Два треугольника на дне лежали скромно там,
В них только строчки две всего, дрожащею рукой
Писал мой дед: война войной, а я вернусь живой,
Когда окончится она, чтоб живы были все…
И подпись детская его поставлена в конце.
Сейчас не то, что раньше было,
И клятве грош теперь цена,
И те, кто клялся на могиле,
Забыл, как выглядит она.
А вот она, прощаясь с милым
В суровый сорок первый год,
Так до сих пор к его могиле
Свою любовь ему несет.
- А книг в войну мы не читали,
В то время было не до книг,
В огне багровом погибали,
Сказал задумчиво старик.
- Вот песни пели на привалах,
Чтоб страх смертельный задушить,
Не все те песни допевали,
Допели, кто остался жить.
Слова забыл, а песни помню,
Я с ними жизнь свою прожил.
Он затянул скрипучим горлом
И я чуть слышно подхватил.
Война в истории осталась,
но вижу как-то, ветеран
идет по улице в медалях,
а по лицу глубокий шрам.
Его никто не замечает,
остановился отдохнуть,
а ведь когда-то, задыхаясь,
сумел войну перешагнуть.
Он не погиб, в живых остался
и от войны на память шрам,
он все прикрыть его пытался,
чтобы не страшно было нам.
Где-то под Псковом после войны
в сухом каменистом овражке,
кости разбитые парня нашли
в нижней казенной рубашке,
может, устав, захотел отдохнуть
после тяжелого боя,
только присел, чтобы воздух глотнуть,
а тут штурмовик в пике с воем.
Кто он, теперь никогда не узнать,
много безвестных героев,
а где-то его дожидается мать,
не зная ни сна, ни покоя.
Пробился свет от фонаря,
сквозь узкую черту в заборе,
у света рваные края
и острый луч, как крик от боли.
Я помню тот ночной поход,
от взрыва уши заложило,
в пробоину летел песок
и кровь неслась кипя по жилам,
и та же узкая черта,
и тот же луч, один слепящий,
и те же рваные края,
и крик от смерти уходящий.
Откуда парень?
Из Маздока.
Тебя как звать?
Зови Егор.
Родные знают?
Мама токо, она уж едет, будет скор.
А где же руки?
Кто же знает, главврач сказал, мне ни к чему,
приедет мама, все узнает,
как дальше быть и почему.
А чьи часы на табурете?
Да, приезжал тут генерал,
в футляре мне часы он эти
от Родины в награду дал.
На Пискаревском, в выходной услышал из земли,
солдата, что погиб зимой в блокадный день войны,
он тихо звал своих друзей и cетовал на то,
когда его здесь погребли, не кинули пальто.
Идет война,
а в поле собирает
нектар пчелиная семья,
идет война,
землею накрывая
погибших рваные тела,
а в ульях
все как прежде суетливо,
цветут цветы
и пахнет бузиной,
и за рекой
по-прежнему красиво,
и тишина,
и утренний покой.
Когда заходит разговор
О днях военных лет,
Я вспоминаю, как укор,
Взгляд тех, кого уж нет.
Три женщины и я средь них
Сидели за столом,
В кастрюле каша на троих,
Три ложки и батон.
Хлеб, разделив на части три,
Собрав в ладони крошки,
С ним кашу ели три сестры,
Облизывая ложки.
- И я хочу, и мне, и мне.
Три взгляда серых глаз,
В них только память о войне,
Дошедшая до нас.
- Ну, что герой, опять лежишь, зализываешь раны,
Вот видишь, ты еще живой, хотя и очень старый.

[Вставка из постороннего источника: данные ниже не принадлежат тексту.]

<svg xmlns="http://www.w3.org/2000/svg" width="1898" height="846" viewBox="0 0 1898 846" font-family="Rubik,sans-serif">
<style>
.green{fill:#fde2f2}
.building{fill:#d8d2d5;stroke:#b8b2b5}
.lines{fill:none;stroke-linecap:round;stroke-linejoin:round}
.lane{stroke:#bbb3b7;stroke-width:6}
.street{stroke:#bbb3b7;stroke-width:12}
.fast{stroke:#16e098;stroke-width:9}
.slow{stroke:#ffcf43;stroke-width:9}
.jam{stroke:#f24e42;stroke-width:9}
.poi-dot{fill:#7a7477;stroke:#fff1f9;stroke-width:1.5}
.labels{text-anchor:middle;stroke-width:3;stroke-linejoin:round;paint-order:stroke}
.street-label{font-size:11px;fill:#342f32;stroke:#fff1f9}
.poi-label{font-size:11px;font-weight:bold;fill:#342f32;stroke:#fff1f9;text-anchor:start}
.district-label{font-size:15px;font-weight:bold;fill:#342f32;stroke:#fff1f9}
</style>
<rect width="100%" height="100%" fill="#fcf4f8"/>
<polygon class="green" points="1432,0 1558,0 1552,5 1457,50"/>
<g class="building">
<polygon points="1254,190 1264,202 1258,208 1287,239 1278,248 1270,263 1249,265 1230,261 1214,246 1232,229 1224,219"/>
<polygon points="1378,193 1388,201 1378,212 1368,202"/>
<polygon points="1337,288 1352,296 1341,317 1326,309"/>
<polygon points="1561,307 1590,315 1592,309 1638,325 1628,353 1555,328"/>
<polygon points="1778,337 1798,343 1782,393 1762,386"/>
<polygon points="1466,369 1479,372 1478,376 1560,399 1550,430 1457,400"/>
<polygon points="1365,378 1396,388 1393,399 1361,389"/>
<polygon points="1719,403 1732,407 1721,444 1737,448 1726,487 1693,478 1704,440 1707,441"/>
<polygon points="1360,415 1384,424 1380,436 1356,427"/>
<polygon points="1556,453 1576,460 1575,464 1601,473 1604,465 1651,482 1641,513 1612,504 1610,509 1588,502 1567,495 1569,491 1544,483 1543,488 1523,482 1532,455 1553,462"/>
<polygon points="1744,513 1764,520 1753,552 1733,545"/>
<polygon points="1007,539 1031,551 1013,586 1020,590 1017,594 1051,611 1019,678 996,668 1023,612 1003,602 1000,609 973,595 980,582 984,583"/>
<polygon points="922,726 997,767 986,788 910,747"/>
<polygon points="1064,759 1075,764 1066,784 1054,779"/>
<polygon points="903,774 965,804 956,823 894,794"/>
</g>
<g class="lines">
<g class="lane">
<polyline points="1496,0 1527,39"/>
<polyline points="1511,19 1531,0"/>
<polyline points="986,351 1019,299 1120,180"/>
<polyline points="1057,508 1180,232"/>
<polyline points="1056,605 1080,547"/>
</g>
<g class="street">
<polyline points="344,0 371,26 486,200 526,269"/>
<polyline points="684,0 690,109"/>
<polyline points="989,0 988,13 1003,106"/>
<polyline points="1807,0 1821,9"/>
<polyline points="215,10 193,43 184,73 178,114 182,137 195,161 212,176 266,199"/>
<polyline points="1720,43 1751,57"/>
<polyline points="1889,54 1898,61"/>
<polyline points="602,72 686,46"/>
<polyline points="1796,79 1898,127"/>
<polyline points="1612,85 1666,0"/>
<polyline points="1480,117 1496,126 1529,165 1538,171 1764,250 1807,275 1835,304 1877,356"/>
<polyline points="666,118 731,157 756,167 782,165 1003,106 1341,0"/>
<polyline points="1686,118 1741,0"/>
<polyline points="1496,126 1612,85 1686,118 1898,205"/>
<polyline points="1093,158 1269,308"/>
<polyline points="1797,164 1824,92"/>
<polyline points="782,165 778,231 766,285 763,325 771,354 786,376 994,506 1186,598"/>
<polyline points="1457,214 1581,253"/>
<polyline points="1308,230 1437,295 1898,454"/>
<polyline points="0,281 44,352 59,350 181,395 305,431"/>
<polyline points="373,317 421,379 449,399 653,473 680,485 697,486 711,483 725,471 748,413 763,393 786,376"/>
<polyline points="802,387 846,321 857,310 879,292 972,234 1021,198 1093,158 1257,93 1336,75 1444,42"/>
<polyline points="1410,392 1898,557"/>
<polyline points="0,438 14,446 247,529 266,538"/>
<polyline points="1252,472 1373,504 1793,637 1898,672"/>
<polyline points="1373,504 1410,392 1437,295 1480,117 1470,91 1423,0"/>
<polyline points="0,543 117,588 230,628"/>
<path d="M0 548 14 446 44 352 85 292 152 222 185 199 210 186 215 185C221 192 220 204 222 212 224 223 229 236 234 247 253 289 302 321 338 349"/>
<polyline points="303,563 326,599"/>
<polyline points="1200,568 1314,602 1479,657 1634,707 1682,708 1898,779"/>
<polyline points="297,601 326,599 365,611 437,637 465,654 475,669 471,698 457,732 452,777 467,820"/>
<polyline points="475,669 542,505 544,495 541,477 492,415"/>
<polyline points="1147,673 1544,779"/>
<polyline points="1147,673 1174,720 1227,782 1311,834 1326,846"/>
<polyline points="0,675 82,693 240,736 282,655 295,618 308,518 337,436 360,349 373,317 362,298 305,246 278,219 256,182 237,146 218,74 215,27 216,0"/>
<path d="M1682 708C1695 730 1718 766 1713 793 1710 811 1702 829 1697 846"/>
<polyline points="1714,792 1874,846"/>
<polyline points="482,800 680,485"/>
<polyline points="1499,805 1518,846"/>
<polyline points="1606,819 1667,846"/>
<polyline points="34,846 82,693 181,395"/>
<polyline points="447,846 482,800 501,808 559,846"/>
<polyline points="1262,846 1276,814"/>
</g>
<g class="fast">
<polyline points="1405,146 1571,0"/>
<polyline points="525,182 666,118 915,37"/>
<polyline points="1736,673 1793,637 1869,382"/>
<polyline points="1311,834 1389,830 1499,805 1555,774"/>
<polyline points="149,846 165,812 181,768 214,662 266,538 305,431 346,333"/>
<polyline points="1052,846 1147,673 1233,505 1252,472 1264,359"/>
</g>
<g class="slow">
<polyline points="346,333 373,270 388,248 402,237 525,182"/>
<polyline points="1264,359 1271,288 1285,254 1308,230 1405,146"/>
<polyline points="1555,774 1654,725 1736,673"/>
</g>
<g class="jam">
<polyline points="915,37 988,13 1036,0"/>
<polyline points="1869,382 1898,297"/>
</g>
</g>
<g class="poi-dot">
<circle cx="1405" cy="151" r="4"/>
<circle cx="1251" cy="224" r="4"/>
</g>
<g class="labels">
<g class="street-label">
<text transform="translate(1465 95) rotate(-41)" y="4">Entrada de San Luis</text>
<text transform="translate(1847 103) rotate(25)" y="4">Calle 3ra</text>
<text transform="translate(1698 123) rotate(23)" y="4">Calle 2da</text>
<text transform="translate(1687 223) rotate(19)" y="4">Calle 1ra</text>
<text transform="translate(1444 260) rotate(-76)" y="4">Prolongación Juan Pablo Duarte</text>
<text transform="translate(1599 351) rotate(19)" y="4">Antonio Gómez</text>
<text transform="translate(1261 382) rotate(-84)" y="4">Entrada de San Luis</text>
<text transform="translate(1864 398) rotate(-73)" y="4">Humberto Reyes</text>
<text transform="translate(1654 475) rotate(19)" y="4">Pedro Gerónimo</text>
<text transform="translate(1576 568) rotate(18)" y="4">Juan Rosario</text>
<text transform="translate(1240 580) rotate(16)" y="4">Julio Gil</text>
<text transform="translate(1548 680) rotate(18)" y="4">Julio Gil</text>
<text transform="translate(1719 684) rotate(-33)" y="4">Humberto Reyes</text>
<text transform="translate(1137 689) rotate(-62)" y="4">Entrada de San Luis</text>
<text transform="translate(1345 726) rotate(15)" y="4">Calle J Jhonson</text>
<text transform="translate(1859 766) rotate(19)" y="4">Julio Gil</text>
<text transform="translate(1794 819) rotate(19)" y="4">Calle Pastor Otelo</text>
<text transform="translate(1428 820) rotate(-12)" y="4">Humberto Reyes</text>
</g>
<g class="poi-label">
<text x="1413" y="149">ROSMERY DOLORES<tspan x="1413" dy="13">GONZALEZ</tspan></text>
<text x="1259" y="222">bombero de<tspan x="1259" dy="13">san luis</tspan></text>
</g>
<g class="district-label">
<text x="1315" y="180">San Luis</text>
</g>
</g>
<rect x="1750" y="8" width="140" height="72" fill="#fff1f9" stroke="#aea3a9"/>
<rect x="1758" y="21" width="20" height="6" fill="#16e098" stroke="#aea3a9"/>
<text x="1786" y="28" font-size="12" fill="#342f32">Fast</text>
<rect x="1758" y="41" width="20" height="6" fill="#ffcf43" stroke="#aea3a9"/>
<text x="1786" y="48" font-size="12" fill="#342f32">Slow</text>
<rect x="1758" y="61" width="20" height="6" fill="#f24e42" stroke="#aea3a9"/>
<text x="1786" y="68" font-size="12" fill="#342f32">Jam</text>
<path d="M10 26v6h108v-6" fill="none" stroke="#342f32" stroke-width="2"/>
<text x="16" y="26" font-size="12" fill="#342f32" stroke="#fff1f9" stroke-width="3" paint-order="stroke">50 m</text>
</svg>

Хирург со лба соленый пот смахнул и снова начал:
- А язву мы твою долой, не плач.
- А я не плачу.
- Тебя я завтра навещу, сестра, где йод и вата.
Скажи дежурному врачу, его в мою палату.
- Ну, как там старый наш больной, что с язвой накануне.

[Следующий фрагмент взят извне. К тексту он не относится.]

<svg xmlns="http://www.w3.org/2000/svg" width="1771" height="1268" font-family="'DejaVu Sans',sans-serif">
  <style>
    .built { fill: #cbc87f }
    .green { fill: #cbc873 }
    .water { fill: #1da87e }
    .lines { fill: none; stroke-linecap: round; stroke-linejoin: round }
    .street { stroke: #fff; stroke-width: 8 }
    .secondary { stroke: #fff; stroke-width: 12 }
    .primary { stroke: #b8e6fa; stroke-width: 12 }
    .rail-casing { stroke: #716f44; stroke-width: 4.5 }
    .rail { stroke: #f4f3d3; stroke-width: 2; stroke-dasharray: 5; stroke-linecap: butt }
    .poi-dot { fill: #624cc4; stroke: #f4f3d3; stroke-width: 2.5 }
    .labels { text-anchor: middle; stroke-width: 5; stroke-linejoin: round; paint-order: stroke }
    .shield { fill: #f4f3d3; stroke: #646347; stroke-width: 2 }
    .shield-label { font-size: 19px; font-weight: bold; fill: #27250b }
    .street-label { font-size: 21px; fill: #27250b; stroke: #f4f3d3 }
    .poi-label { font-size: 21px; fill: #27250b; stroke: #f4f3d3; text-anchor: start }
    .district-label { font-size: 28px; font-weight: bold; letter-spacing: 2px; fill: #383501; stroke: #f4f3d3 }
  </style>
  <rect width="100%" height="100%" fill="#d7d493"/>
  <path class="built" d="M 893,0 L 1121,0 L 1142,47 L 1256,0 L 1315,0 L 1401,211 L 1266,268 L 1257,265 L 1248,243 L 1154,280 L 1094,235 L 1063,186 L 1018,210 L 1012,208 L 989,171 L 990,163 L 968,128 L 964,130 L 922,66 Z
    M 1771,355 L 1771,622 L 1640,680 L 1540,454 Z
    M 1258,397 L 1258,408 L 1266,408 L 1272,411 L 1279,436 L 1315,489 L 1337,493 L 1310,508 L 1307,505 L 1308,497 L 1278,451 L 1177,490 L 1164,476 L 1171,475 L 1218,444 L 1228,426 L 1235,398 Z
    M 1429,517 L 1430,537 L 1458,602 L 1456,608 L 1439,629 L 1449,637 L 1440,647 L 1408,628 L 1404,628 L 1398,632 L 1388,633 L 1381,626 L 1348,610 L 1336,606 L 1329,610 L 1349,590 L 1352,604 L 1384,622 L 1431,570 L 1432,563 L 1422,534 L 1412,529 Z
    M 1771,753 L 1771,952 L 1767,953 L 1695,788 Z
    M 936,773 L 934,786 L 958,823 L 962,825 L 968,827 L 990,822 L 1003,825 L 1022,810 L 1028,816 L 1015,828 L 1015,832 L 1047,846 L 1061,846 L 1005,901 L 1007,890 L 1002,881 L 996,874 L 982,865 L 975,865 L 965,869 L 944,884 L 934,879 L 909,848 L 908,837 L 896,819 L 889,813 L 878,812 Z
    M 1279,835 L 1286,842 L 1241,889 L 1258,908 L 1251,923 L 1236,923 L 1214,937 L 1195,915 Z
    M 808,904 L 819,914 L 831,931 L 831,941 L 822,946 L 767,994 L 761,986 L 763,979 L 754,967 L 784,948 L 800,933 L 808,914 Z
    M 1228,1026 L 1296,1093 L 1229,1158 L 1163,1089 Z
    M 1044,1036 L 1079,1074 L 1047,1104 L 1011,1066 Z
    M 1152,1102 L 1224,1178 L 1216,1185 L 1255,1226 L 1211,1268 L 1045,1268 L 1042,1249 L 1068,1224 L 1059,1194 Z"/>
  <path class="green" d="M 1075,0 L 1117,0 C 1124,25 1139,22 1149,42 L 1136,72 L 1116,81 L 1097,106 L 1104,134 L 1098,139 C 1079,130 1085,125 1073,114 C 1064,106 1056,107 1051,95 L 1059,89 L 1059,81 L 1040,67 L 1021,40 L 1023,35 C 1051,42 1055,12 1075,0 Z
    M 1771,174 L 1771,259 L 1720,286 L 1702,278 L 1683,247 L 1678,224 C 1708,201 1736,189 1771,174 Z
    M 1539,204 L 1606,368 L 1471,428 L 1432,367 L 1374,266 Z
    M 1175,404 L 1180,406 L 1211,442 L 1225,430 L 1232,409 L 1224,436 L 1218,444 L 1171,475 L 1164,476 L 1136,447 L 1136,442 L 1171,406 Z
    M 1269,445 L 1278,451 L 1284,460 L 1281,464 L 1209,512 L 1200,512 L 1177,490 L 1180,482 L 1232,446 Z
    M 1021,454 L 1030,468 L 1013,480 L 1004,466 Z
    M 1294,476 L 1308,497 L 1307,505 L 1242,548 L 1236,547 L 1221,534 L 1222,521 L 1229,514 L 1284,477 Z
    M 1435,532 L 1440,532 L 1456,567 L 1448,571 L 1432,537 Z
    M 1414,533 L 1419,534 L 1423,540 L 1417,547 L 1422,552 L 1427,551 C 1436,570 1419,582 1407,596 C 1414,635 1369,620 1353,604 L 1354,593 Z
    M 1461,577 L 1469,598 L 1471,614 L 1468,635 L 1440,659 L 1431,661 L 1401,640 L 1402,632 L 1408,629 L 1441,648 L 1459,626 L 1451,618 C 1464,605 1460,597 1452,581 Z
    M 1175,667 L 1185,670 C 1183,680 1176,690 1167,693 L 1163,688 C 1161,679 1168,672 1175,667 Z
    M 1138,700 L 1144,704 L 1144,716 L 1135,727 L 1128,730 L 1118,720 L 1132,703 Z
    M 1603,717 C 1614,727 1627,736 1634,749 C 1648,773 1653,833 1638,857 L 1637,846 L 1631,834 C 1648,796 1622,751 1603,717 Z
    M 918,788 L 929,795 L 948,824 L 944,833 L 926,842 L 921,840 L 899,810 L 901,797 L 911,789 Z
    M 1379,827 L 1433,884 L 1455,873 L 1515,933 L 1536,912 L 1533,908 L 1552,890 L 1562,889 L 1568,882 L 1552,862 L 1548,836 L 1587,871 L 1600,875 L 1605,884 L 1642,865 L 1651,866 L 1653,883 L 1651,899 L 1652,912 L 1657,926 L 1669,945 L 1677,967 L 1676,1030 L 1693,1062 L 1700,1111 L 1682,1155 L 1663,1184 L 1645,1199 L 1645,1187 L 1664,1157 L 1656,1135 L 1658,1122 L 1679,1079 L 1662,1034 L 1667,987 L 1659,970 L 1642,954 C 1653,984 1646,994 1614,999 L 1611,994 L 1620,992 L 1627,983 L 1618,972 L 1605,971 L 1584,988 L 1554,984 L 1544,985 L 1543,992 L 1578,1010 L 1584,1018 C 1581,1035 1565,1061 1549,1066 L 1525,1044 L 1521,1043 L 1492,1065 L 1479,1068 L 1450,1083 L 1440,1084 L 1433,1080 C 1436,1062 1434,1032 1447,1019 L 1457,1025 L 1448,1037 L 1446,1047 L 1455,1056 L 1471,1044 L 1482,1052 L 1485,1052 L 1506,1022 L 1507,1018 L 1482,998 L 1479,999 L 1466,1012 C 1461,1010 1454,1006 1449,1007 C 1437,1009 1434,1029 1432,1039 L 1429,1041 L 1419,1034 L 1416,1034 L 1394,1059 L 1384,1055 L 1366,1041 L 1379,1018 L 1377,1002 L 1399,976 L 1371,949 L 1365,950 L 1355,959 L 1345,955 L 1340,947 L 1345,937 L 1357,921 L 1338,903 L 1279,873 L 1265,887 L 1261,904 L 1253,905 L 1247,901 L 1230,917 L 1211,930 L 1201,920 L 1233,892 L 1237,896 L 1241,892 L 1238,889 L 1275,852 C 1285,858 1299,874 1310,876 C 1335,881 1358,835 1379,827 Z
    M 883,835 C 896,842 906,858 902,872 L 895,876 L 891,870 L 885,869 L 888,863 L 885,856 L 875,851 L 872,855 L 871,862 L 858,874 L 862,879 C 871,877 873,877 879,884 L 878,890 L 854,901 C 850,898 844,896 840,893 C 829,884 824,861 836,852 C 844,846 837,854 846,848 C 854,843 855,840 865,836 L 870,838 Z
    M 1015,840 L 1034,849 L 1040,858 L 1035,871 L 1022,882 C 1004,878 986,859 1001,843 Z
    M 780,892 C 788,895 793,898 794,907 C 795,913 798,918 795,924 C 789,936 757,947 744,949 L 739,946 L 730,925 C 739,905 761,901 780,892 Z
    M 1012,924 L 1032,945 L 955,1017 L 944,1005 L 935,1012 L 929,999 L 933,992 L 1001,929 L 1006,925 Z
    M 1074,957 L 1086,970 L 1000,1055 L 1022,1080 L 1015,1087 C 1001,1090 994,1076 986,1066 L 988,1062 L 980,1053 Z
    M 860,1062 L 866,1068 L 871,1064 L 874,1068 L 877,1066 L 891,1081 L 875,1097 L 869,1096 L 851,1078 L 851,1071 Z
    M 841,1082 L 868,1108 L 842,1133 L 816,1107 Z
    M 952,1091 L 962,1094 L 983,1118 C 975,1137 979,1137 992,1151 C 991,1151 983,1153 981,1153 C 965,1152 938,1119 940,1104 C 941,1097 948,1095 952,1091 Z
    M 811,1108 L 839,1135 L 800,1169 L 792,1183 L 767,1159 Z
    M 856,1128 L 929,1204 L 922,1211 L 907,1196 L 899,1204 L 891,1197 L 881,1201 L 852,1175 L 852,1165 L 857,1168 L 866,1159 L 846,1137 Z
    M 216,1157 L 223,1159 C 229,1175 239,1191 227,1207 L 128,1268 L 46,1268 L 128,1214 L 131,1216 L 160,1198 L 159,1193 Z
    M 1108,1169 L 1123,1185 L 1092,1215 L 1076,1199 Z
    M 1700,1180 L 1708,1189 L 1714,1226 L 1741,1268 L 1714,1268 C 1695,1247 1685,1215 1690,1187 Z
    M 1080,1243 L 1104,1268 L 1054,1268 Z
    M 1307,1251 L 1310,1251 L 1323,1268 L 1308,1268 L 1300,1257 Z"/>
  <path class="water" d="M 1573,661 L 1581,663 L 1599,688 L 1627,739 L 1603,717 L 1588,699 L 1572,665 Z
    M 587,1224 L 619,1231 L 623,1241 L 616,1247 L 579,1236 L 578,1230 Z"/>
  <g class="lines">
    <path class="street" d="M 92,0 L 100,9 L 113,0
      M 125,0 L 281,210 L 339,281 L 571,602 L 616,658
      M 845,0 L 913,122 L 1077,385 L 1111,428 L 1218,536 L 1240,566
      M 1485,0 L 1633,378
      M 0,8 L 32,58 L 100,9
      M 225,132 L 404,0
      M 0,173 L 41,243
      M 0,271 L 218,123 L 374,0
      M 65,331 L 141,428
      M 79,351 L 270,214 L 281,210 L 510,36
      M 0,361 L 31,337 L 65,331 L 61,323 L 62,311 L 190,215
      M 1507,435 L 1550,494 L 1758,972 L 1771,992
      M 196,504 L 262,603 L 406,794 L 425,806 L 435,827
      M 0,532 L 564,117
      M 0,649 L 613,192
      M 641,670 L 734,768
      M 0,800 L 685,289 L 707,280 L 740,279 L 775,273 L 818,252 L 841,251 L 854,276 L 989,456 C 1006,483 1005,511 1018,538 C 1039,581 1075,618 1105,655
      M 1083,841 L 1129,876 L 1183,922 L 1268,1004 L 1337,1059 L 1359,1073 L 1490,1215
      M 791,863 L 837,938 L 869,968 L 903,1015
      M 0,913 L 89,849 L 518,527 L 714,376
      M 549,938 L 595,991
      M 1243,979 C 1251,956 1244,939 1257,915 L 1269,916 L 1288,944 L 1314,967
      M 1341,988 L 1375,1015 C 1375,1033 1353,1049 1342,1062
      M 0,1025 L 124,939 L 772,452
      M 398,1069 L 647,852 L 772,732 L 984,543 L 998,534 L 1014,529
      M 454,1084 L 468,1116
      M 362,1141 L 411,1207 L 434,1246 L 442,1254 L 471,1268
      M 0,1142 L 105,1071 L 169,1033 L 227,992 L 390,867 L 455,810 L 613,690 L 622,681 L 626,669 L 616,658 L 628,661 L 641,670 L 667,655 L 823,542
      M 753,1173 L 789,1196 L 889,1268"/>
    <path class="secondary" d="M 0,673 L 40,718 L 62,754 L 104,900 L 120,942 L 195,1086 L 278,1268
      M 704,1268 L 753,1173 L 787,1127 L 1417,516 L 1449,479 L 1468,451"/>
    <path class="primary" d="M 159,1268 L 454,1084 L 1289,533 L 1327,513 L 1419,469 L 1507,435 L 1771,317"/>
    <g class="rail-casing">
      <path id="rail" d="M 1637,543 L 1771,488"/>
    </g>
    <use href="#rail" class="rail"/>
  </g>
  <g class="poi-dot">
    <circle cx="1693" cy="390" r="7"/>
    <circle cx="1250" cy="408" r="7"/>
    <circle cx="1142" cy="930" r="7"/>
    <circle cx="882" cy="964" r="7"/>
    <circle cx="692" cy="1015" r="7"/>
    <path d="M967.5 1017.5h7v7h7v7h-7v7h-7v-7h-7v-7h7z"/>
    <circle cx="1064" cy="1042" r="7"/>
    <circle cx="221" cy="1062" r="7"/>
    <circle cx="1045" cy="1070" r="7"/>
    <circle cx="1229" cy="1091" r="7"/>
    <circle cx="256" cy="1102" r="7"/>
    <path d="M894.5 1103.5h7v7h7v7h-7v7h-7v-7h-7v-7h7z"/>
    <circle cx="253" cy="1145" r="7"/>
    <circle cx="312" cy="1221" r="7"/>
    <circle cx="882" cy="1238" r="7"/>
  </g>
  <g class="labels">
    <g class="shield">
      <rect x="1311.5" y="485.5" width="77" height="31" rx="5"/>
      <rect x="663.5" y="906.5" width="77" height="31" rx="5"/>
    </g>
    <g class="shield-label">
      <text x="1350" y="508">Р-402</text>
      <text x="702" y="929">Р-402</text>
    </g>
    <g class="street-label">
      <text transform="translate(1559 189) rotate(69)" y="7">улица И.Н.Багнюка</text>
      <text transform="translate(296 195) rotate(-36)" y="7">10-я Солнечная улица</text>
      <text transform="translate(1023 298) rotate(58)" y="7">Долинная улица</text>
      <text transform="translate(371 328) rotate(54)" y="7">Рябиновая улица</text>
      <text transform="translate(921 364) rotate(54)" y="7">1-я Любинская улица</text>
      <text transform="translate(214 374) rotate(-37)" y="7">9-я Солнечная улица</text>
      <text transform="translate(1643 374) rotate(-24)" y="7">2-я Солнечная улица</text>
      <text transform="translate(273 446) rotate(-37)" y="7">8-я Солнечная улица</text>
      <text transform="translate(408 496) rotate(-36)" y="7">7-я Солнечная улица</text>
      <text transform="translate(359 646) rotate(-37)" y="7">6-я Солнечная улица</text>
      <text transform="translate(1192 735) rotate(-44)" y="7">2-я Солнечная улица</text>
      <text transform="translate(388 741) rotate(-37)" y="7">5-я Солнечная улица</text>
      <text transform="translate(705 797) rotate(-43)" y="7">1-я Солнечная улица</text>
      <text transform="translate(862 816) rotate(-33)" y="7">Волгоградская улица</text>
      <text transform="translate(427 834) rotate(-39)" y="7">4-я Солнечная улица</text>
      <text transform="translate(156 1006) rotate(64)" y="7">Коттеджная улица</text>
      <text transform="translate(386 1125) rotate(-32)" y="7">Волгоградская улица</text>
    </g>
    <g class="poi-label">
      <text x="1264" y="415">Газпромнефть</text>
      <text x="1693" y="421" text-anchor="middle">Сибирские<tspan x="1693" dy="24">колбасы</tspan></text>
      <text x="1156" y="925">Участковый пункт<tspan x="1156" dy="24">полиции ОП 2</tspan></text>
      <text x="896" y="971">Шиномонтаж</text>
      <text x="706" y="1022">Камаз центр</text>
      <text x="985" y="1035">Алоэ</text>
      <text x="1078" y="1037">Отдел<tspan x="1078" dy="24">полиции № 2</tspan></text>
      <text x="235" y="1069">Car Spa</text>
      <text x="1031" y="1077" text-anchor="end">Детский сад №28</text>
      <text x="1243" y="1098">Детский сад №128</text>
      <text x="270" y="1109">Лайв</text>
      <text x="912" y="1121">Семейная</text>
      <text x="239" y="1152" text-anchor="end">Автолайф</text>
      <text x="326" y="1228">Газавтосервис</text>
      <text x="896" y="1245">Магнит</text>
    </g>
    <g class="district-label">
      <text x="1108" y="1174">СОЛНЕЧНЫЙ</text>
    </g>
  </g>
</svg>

- Инсульт разбил, был чуть живой и вот под утро умер.
А у солдата, как бывает,
Награды, память и друзья,
И каждый год они встречают
Свою победу у Кремля.
И каждый год потерь все больше,
Хотя давно окончен бой,
И стопка выпитая горче,
Глаза, что светятся слезой.
Их зарывают в землю нашу
Без званий, почестей, наград,
Без них уже проходят марши,
И сапоги не их стучат.
Их имена не вспоминает
C коленей вставшая страна,
А у солдата так бывает,
Когда их жизнь ей не нужна..
Когда в далеком сорок первом
Заскрежетала сталь
И небо в пепле темно-сером
Окуталось в печаль,
Учила жизнь сама меня,
А я горел в броне,
Поверить должен ты в себя,
Я помогу тебе,
Держись и верь в свою звезду,
Жизнь у тебя одна,
И я тебя не подведу
Пока идет война.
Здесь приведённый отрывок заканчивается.